INFORMATION SHOWN Block Start
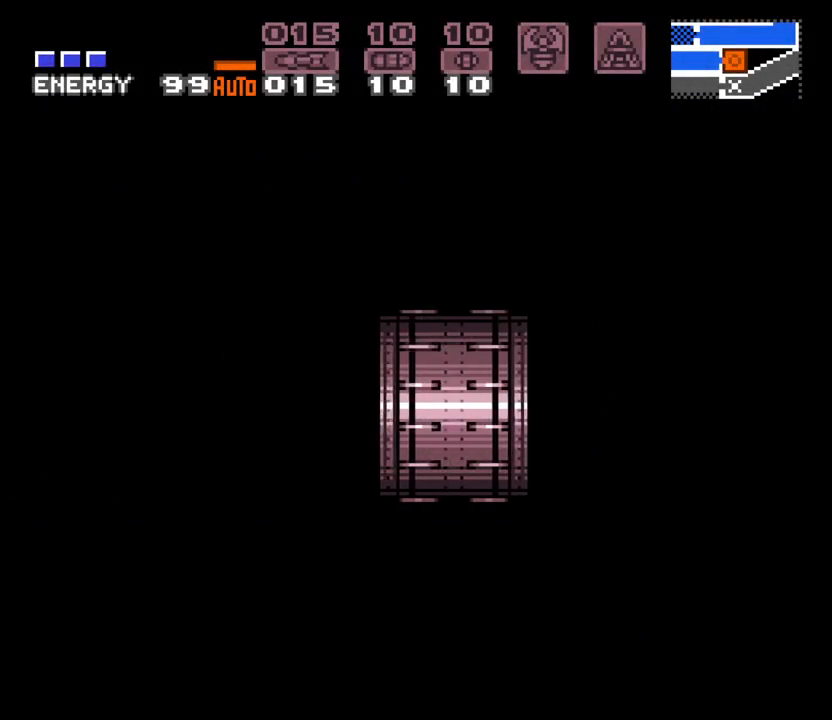
{"dt_ms": 500, "buttons": ["A", "DPAD_LEFT"], "events": [[133, "L1", "down"], [183, "L1", "up"]]}
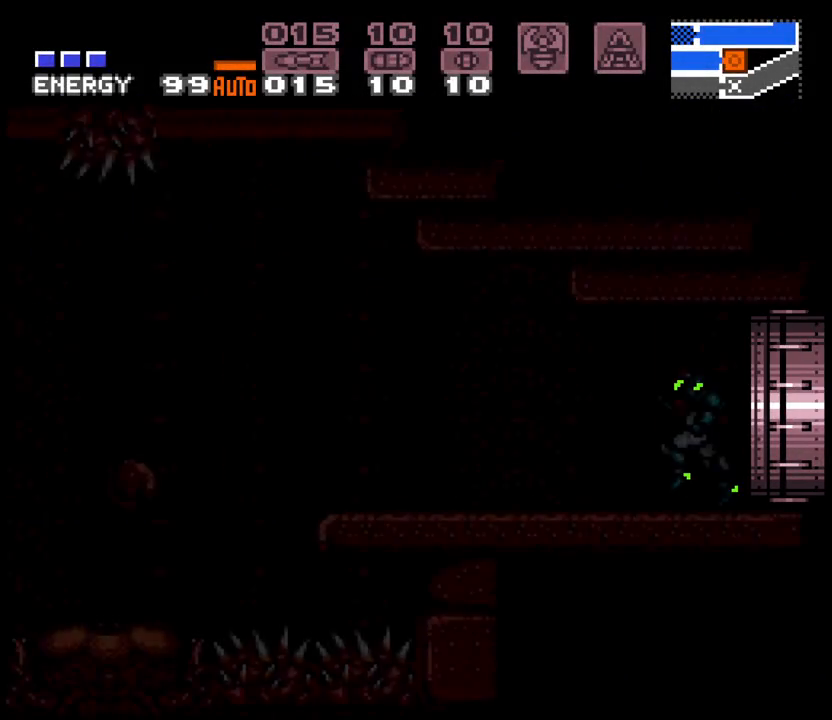
{"dt_ms": 500, "buttons": ["A", "DPAD_LEFT"], "events": []}
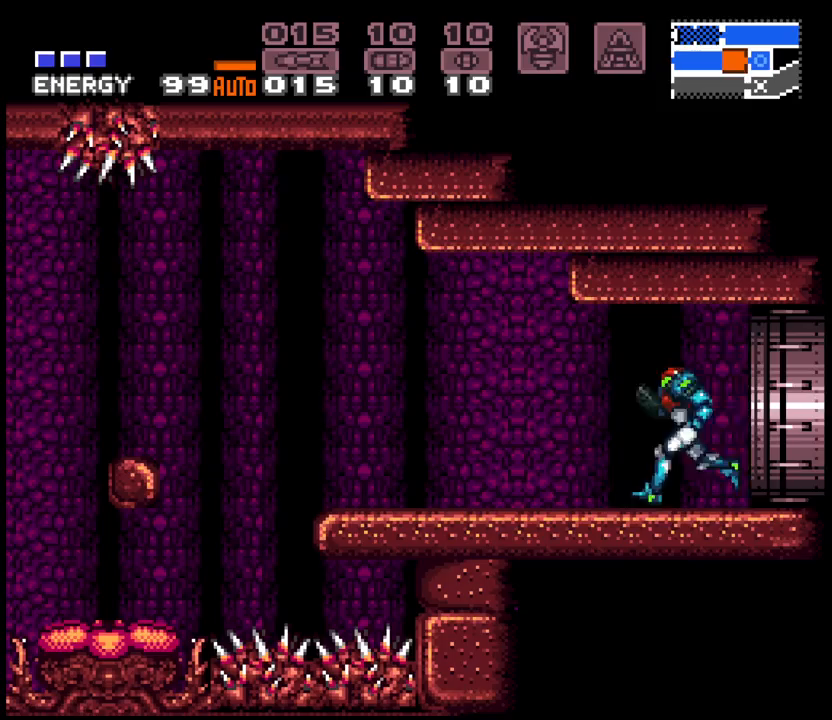
{"dt_ms": 500, "buttons": ["A", "B", "DPAD_LEFT"], "events": [[400, "B", "down"]]}
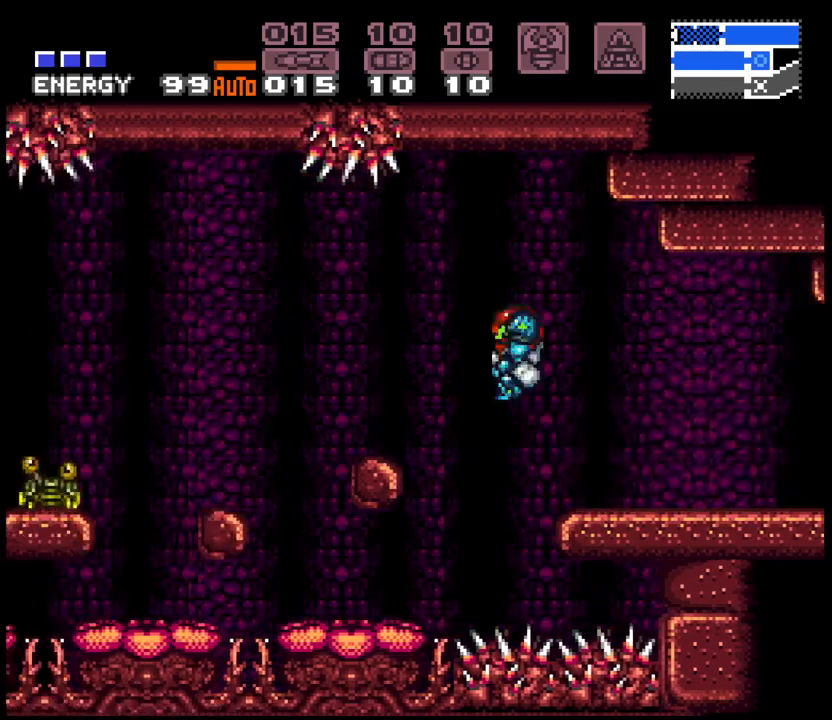
{"dt_ms": 500, "buttons": ["A", "B", "DPAD_LEFT"], "events": [[150, "DPAD_LEFT", "up"], [183, "DPAD_RIGHT", "down"], [233, "DPAD_UP", "down"], [267, "DPAD_LEFT", "down"], [267, "DPAD_RIGHT", "up"], [267, "DPAD_UP", "up"]]}
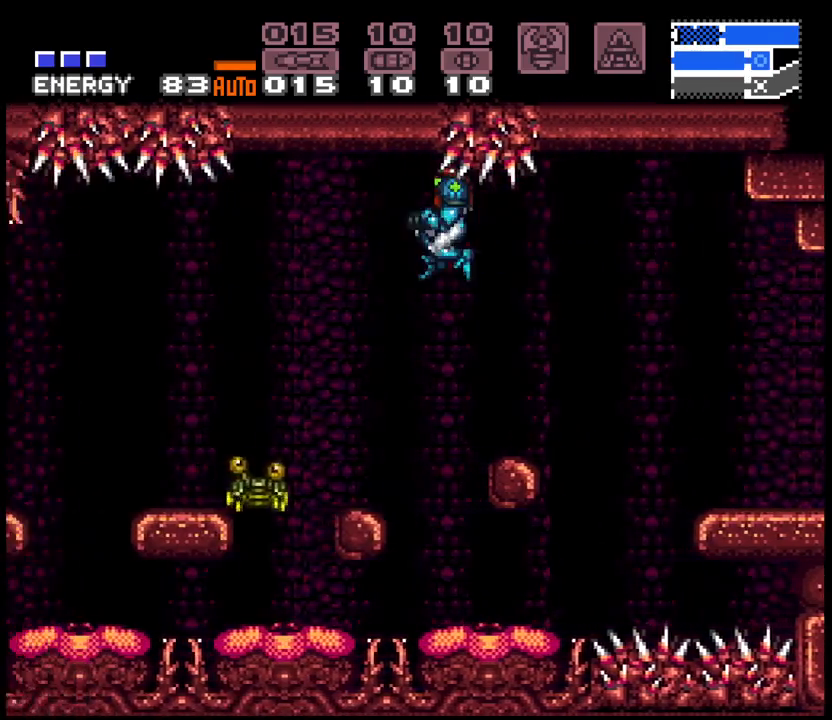
{"dt_ms": 500, "buttons": ["A", "DPAD_LEFT"], "events": [[267, "B", "up"]]}
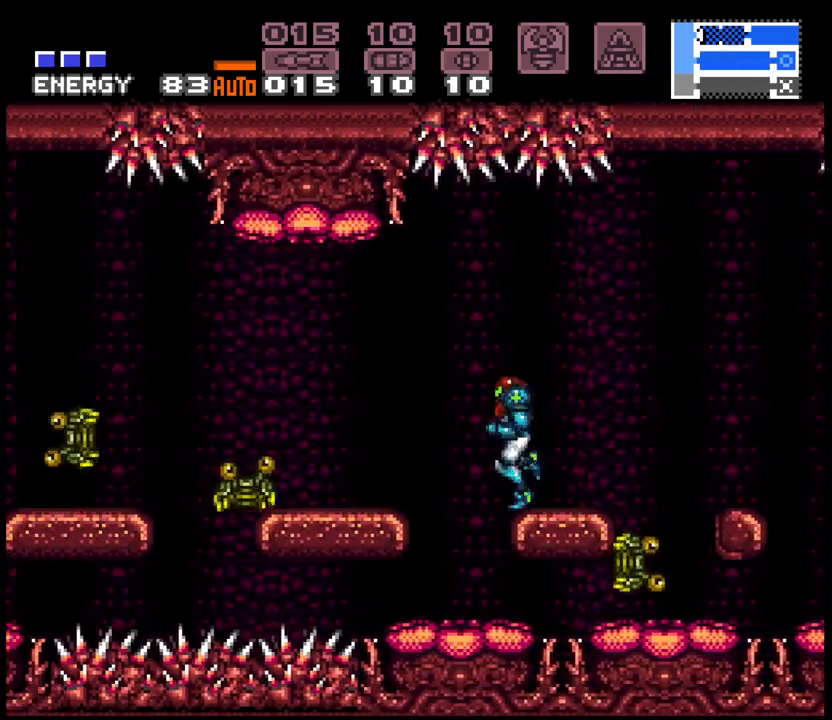
{"dt_ms": 500, "buttons": ["A", "L1", "DPAD_LEFT"], "events": [[83, "B", "down"], [167, "B", "up"], [333, "L1", "down"], [383, "X", "down"], [500, "X", "up"]]}
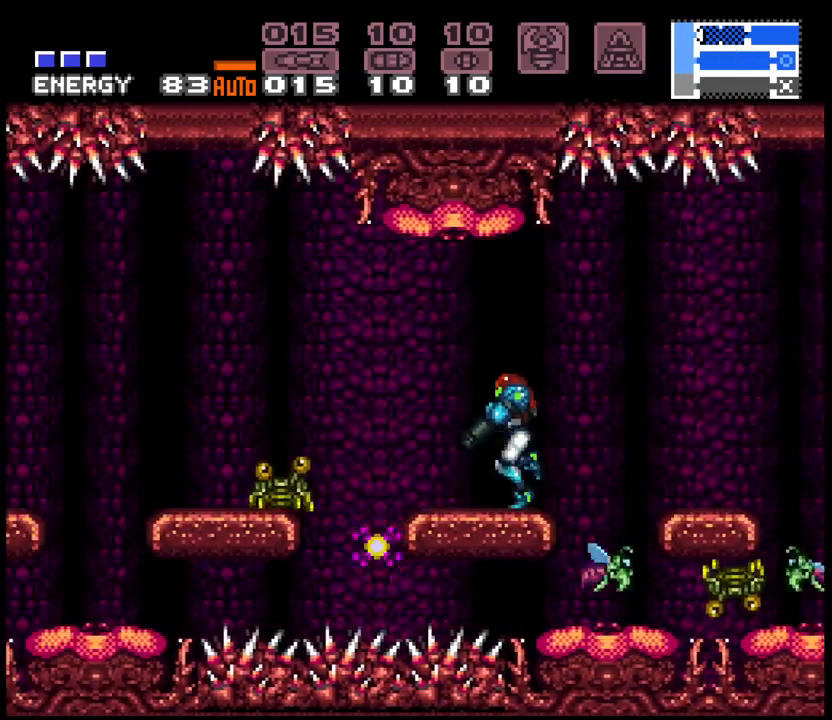
{"dt_ms": 500, "buttons": ["A", "DPAD_LEFT"], "events": [[117, "DPAD_LEFT", "up"], [167, "X", "down"], [250, "DPAD_LEFT", "down"], [283, "X", "up"], [300, "L1", "up"], [417, "B", "down"], [483, "B", "up"]]}
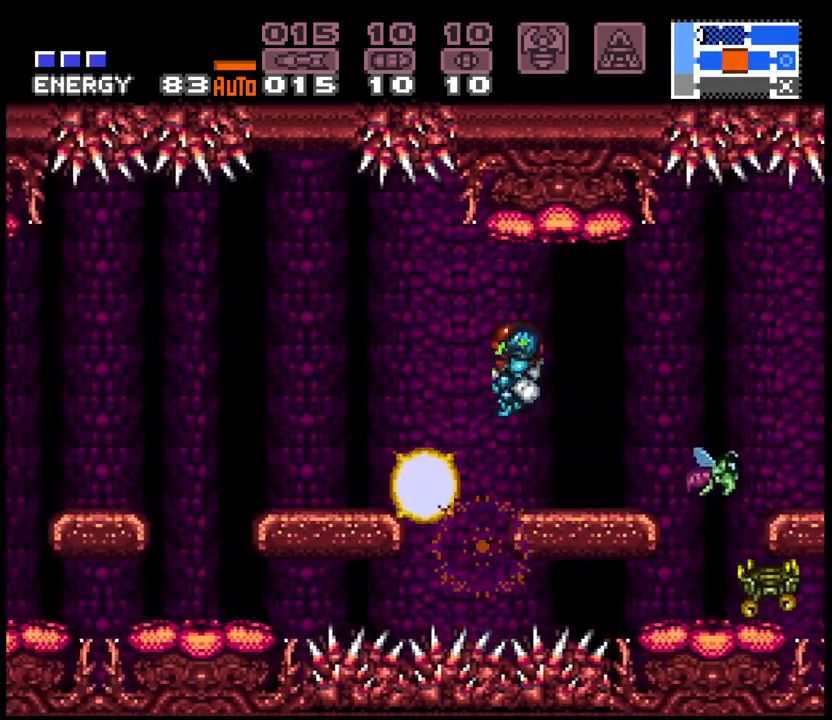
{"dt_ms": 500, "buttons": ["A", "DPAD_LEFT"], "events": [[283, "L1", "down"], [350, "L1", "up"]]}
INFORMATION SHOWN Block End
What is needed is every record above, restated word for word, with the pictures left out.

## SOLUTION TO THIS EXERCISE
{"dt_ms": 500, "buttons": ["A", "DPAD_LEFT"], "events": [[133, "L1", "down"], [183, "L1", "up"]]}
{"dt_ms": 500, "buttons": ["A", "DPAD_LEFT"], "events": []}
{"dt_ms": 500, "buttons": ["A", "B", "DPAD_LEFT"], "events": [[400, "B", "down"]]}
{"dt_ms": 500, "buttons": ["A", "B", "DPAD_LEFT"], "events": [[150, "DPAD_LEFT", "up"], [183, "DPAD_RIGHT", "down"], [233, "DPAD_UP", "down"], [267, "DPAD_LEFT", "down"], [267, "DPAD_RIGHT", "up"], [267, "DPAD_UP", "up"]]}
{"dt_ms": 500, "buttons": ["A", "DPAD_LEFT"], "events": [[267, "B", "up"]]}
{"dt_ms": 500, "buttons": ["A", "L1", "DPAD_LEFT"], "events": [[83, "B", "down"], [167, "B", "up"], [333, "L1", "down"], [383, "X", "down"], [500, "X", "up"]]}
{"dt_ms": 500, "buttons": ["A", "DPAD_LEFT"], "events": [[117, "DPAD_LEFT", "up"], [167, "X", "down"], [250, "DPAD_LEFT", "down"], [283, "X", "up"], [300, "L1", "up"], [417, "B", "down"], [483, "B", "up"]]}
{"dt_ms": 500, "buttons": ["A", "DPAD_LEFT"], "events": [[283, "L1", "down"], [350, "L1", "up"]]}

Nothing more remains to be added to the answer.